Nuri Dersimi'nin anılarını okurken, ani bir aydınlanma anı yaşadım. 1915'de Dersim'de, Ali Boğazında gördüklerini anlatamayacağını söylüyordu. Neden anlatamıyordu? Kendisi gerçek bir Türk düşmanı ve Tükler aleyhine her şeyi ballandıra ballandıra anlatıyor. Bu olayı anlatmama sebebi, olayın vahşetinden çok, olayın faillerinin Dersimliler olması. Atatürk'de Ermeni kırımı diyor. Osmanlı sıkı yönetim (Örfi İdare) ve Divan-ı Harp mahkemeleri 1500 kadar (yuvarlak hesap) vatandaş ve memurunu yargılayıp, cezalandırmış,  Ermenilerin mallarını yağmalamaktan idam edilenler bile var. Meşhur, Boğazlıyan Kaymakamı Ali Kemal'de, yargılanıp (göç eden Ermenilerin mallarına el koymaktan), beraat ediyor ama savaştan sonra kurulan Nemrut Mustafa Paşa (Kürt Mustafa Paşa) mahkemesince idam ediliyor.
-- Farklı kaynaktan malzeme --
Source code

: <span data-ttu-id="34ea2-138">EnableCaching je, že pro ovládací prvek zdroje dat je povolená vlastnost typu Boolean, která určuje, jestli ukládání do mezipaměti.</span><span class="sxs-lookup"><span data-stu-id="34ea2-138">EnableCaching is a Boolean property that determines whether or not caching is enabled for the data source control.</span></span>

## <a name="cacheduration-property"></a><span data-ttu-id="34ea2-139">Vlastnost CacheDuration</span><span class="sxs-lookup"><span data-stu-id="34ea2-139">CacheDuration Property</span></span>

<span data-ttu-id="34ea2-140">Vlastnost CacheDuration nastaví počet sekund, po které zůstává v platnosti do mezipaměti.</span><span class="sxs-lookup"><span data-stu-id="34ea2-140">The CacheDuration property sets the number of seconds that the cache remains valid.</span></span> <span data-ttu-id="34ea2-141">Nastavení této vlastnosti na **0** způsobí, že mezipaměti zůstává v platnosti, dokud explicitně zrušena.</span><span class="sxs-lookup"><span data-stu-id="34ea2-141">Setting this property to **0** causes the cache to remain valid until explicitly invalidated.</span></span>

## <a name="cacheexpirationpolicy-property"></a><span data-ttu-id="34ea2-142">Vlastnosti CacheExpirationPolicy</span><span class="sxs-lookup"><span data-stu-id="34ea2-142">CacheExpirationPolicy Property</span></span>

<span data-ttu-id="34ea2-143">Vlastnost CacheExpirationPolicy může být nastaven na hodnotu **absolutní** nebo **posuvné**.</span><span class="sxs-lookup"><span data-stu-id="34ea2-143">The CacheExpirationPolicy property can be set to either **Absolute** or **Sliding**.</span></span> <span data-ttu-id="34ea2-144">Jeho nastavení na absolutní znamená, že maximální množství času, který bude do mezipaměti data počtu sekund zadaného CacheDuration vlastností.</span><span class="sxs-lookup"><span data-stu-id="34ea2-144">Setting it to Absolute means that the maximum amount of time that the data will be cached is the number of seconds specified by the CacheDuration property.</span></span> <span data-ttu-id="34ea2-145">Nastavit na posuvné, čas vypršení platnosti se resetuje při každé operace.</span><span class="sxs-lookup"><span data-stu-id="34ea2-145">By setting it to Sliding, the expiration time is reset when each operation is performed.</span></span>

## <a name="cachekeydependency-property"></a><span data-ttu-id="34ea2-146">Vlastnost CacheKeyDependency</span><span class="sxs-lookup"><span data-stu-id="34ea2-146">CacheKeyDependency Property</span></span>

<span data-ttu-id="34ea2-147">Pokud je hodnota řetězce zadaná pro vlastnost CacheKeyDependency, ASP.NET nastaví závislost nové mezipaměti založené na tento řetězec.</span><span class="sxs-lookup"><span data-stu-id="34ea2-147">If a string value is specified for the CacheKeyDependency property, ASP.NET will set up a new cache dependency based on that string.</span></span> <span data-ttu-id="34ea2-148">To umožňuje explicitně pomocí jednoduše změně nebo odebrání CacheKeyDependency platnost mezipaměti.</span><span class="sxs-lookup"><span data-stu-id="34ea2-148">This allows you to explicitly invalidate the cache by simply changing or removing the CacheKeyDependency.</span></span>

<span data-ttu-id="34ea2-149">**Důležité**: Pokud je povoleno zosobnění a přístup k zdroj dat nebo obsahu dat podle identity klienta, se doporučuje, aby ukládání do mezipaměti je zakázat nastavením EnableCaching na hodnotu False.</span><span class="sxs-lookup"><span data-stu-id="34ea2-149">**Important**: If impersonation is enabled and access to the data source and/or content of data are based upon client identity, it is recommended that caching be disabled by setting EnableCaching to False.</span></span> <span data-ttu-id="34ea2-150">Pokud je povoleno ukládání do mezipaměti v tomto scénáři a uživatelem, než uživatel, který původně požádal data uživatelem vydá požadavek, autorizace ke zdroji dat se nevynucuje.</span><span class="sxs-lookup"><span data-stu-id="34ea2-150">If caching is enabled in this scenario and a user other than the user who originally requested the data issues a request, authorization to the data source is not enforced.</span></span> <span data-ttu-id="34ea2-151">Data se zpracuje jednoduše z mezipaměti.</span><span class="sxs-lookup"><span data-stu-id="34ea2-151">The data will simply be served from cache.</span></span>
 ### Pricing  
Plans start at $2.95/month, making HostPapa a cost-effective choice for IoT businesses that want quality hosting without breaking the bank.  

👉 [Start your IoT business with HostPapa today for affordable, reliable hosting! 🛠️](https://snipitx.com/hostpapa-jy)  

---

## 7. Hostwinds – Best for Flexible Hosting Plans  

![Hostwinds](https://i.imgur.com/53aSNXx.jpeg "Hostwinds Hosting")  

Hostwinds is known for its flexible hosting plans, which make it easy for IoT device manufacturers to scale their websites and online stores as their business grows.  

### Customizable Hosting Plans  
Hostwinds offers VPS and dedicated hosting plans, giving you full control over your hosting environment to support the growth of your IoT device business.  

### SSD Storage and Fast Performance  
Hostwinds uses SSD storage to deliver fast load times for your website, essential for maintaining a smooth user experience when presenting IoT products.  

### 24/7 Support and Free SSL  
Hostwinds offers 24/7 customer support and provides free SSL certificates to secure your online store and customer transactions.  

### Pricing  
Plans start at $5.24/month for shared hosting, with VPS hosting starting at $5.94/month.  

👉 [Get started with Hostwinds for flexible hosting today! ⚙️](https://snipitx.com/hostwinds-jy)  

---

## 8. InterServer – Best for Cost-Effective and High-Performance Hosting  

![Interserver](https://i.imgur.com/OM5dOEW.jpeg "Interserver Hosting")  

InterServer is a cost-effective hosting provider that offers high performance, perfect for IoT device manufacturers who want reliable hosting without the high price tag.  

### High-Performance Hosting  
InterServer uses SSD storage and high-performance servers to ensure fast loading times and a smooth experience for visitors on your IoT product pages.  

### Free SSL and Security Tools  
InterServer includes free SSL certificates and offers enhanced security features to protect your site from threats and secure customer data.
Burada başka bir gizeme ulaşıyoruz. İngilizler, Malta adasına doldurdukları 145 Türk devlet görevlisini (biri emir eri, çoğu asker ve politikacı) neden yargılamadıklardıır, zira oraya toplanma amaçları budur. Malta, tarihin ilk Nümberg mahkemesi olacaktı. Bu kadar kişinin, adaya getirilme sebebi Ermeni kıyımıdır. Planlanan şey, tarihin ilk savaş suçları mahkemesini kurmaktır. Ancak bir mahkeme yada soruşturma olmaz. Türklerin iddiasına göre  İngilizler, delil bulamamıştır. Oysa İngilizler, zaten yargılanıp, suçsuz bulunmuş Ali Kemal, yeniden yargılanıp, idam edilmezdi. İngilizler, somut bir imha-infaz emri bulmasalar bile, sağ kalan kurbanların ifadeleri yeterli olabilirdi. Yahudi soykırımı (Holokost) öyle olmuştu. Naziler, sona yakın pek çok belgeyi, yapıyı, özel hatırayı, itina ile yok etmiş, sağ kalan kurbanların ifadeleri ile soruşturmalar yapılmıştı. İngilizlere göre Ankara hükumetinin (İngilizlerin deyimiyle Kemalistlerin) rehin aldığı İngiliz askerleri ve vatandaşları sebebi ile bu yargılamalar yapılmamıştı. Bu doğru olsa bile, İngilizler ön soruşturmalarını raporlarını kamuoyuna verebilir, bakın, vatandaşlarımız rehindi, yargılayamadık, diyebilirlerdi.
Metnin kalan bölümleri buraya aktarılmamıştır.